Fara tidak bisa berkata apa-apa, dia hanya menghela nafas panjang. Fara merasa kalau dirinya memiliki banyak utang pada Bayu. Selama di Kembang dia merasa kalau Bayu selalu menjadi tumpuannya untuk mencari informasi. Jadi, demi membayar sedikit utangnya, bagaimana pun caranya dia akan berusaha membawa dokter kemari. Dan tentu saja, tidak lama siluet seorang perempuan dengan kaleng bir di tangannya muncul di pikirannya.

"Ah! Sepertinya saya kenal seorang dokter, tapi apa dia bisa diandalkan?" Kembali siluet seorang perempuan tertawa terbahak-bahak sambil berbaring dikelilingi kaleng-kaleng bir muncul di imajinasinya. Fara memijit-mijit keningnya, berharap siluet itu tidak seburuk seperti imajinasinya. Bayu yang di sofanya duduk diam, melihat berbagai raut wajah Fara yang terus berubah-ubah.

'Ada apa dengan dia?'

'Hm? Kenapa?'

'???'

***

Di lain tempat di Kembang, pada sebuah apertemen. Seorang wanita dengan piyama seksi yang memperlihatkan lekukan tubuhnya sedang terbaring dengan muka merah padam. Wanita itu tersenyum lebar, air liur menetes dari ujung mulutnya. Di sekitarnya terdapat puluhan kaleng bir berserakan. Suara dengkur bergema ke seluruh ruang apartemen, hanya suara televisi yang menayangkan drama telenovela menyahuti dengkurannya.

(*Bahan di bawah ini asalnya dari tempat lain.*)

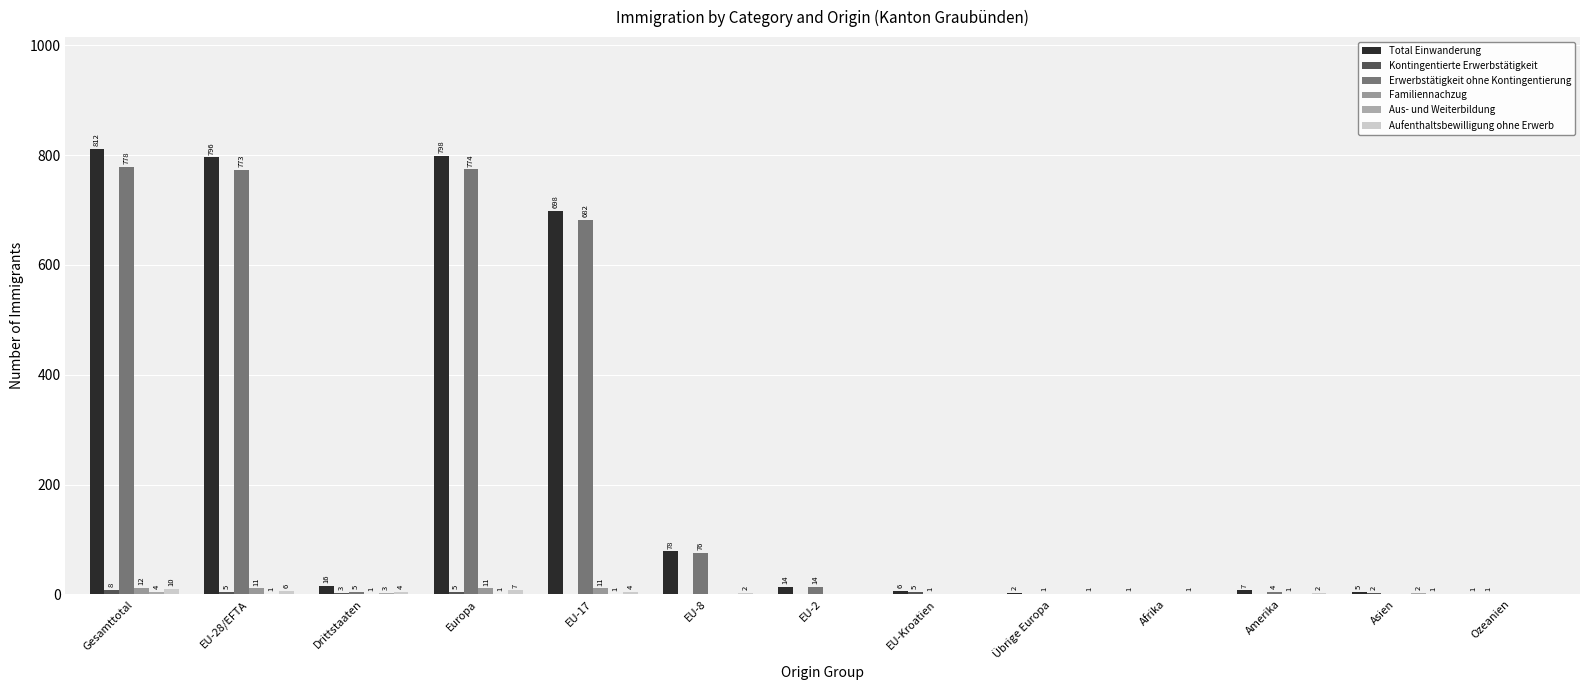

Which has a higher value, Asien or EU-2?

EU-2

"Hehehe, Brian aku cinta kamu! Hehehe…."

Dan yaa… terkadang terdengar samar perkataannya yang berasal dari mimpi. Wanita itu dengan umurnya yang sudah sangat dewasa, bermimpi dikelilingi para pria tampan dari berbagar drama yang selalu ia tonton.

"Inilah haremku!" ucapnya, sekejap terduduk bangun, melirik sekeliling sebelum tidur kembali memeluk sekaleng bir yang telah kosong, lalu menciumnya layaknya lelaki yang ada dalam mimpinya.